Extracted data entries:
* * *
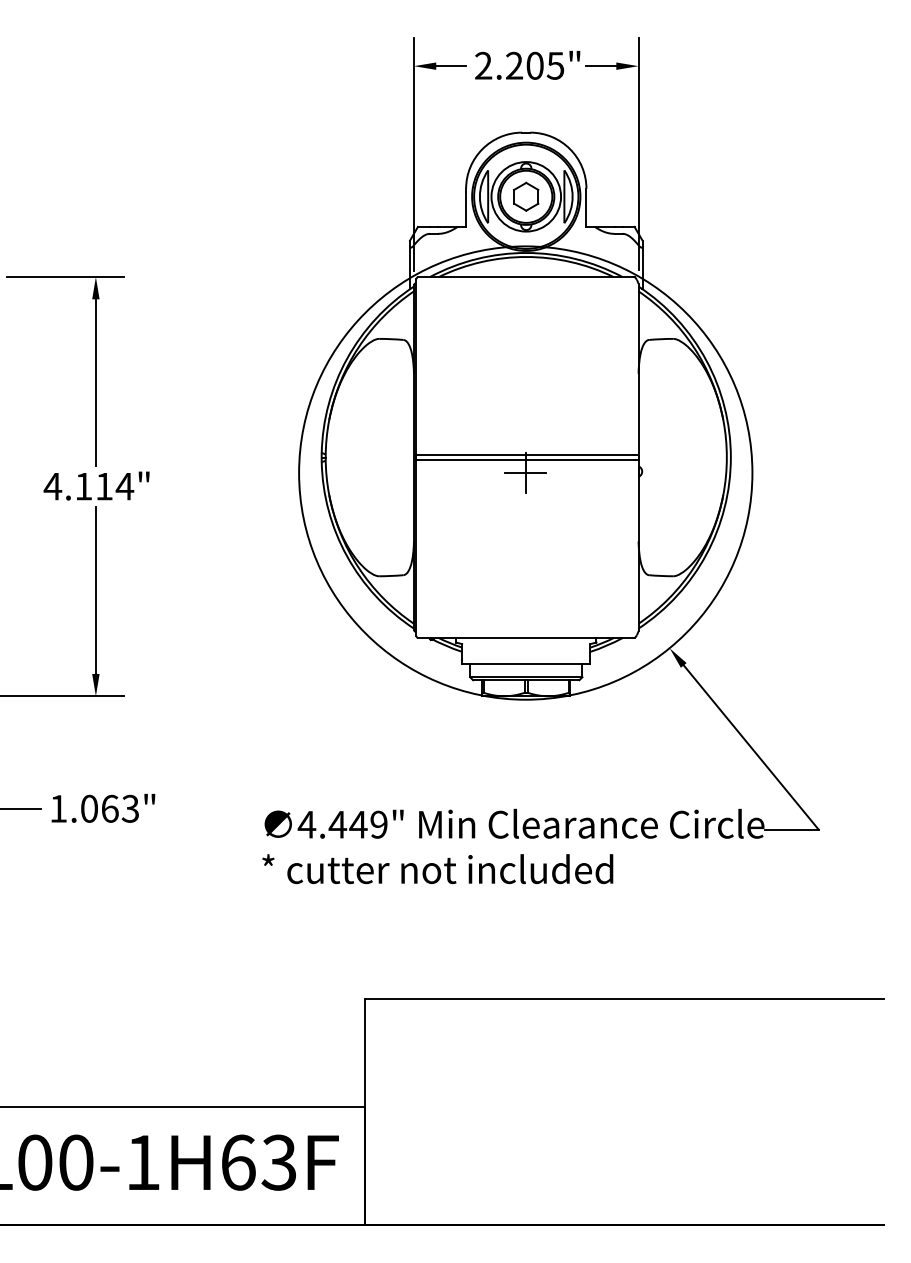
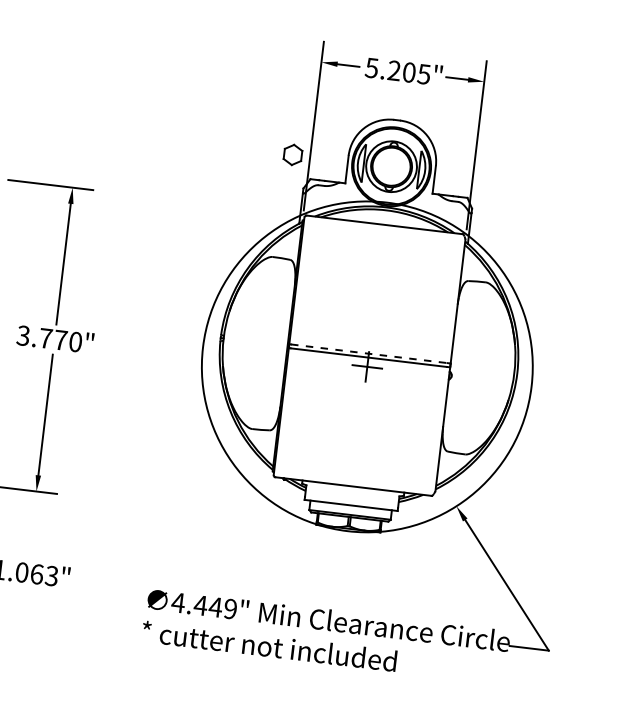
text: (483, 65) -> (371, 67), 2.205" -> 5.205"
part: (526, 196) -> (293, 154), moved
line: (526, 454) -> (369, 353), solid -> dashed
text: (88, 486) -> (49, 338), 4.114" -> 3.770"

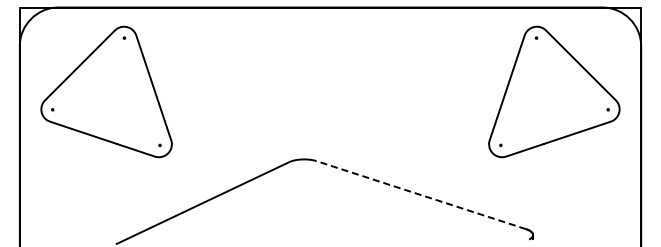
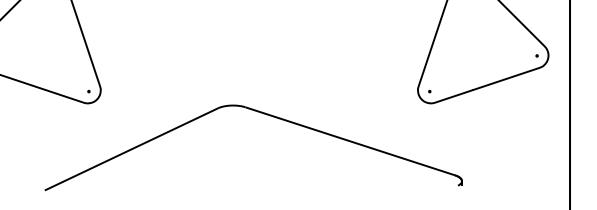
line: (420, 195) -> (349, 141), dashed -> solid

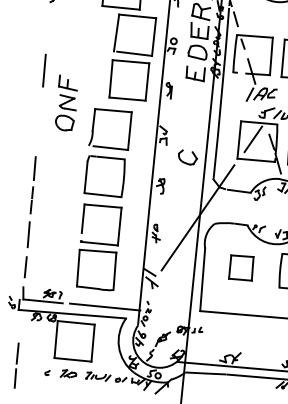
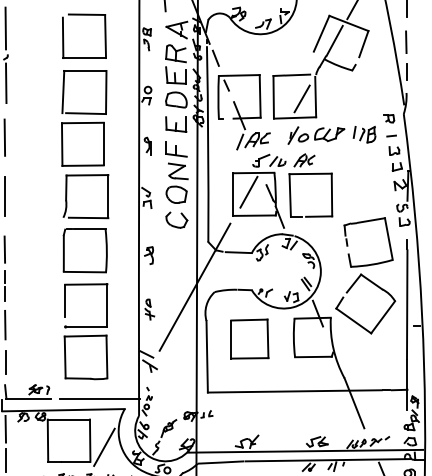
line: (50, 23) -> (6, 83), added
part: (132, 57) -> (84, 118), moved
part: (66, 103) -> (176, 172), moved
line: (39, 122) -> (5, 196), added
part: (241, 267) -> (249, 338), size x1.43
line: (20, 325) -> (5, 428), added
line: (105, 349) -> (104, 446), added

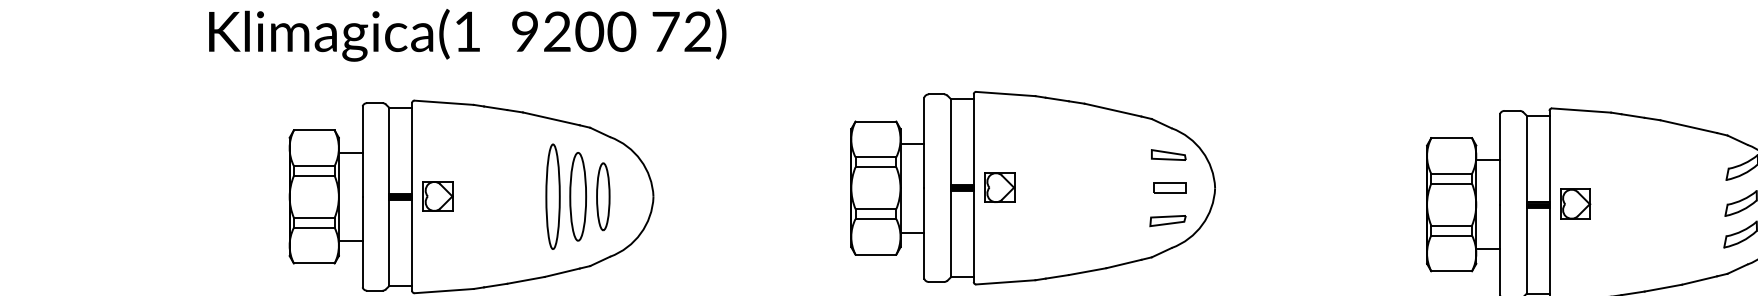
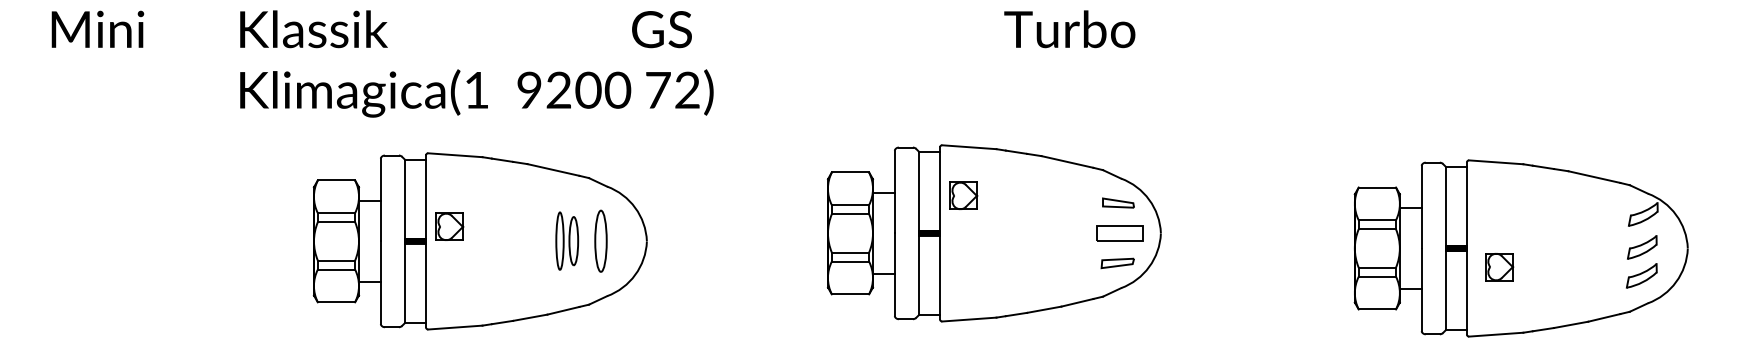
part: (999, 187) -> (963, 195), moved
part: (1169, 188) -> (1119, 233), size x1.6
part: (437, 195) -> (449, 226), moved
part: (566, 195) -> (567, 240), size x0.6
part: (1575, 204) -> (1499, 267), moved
* * *
▸ EXERCISE BRIEF
When you copy the data, keep every line exact and leave out each picture.

▸ RESPONSE TO THE EXERCISE
text: (483, 65) -> (371, 67), 2.205" -> 5.205"
part: (526, 196) -> (293, 154), moved
line: (526, 454) -> (369, 353), solid -> dashed
text: (88, 486) -> (49, 338), 4.114" -> 3.770"

line: (420, 195) -> (349, 141), dashed -> solid

line: (50, 23) -> (6, 83), added
part: (132, 57) -> (84, 118), moved
part: (66, 103) -> (176, 172), moved
line: (39, 122) -> (5, 196), added
part: (241, 267) -> (249, 338), size x1.43
line: (20, 325) -> (5, 428), added
line: (105, 349) -> (104, 446), added

part: (999, 187) -> (963, 195), moved
part: (1169, 188) -> (1119, 233), size x1.6
part: (437, 195) -> (449, 226), moved
part: (566, 195) -> (567, 240), size x0.6
part: (1575, 204) -> (1499, 267), moved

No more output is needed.